1993-2018 Having university status
1993 – The institute obtained the status of being a university. Its new name: The Bonch-Bruevich Saint-Petersburg State University of Telecommunications (SUT). Development of digital information-transmission systems, introduction of fiber-optic communication lines, development of information networks, and mobile communication networks were determined to be priorities for scientific research.
New departments and Chairs were created: digital signal processing, communication networks, information security of telecommunication systems, biomedical technologies, information-management systems, global information technologies, global info-communication networks and systems.
Saint-Petersburg Center of Telecommunications was created and based in SUT; it is a specialized center for improvement of professional skills and retraining of specialists.

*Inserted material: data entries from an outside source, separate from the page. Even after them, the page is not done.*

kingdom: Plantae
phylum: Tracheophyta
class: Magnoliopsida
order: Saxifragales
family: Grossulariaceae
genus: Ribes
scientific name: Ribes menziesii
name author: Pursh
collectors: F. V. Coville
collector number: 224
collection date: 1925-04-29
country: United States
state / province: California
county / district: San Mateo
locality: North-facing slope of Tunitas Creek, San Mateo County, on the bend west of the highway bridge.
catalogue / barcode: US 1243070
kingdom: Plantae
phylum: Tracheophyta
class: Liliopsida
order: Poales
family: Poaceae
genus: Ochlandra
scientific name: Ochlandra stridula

The Department of Fundamental Studies was created. It provides training of specialists according to a “Bachelor and Master” system. The Factory and Technical College was reorganized into SUT’s Institute of Radio Engineering and Electronics. The College of Telecommunications was also included into the structure of SUT.
Archangelsk College of Telecommunications and Smolensk College of Telecommunications became branches of SUT. The state educational institution Lyceum by SUT was founded. Institute of information technologies (IIT) was created.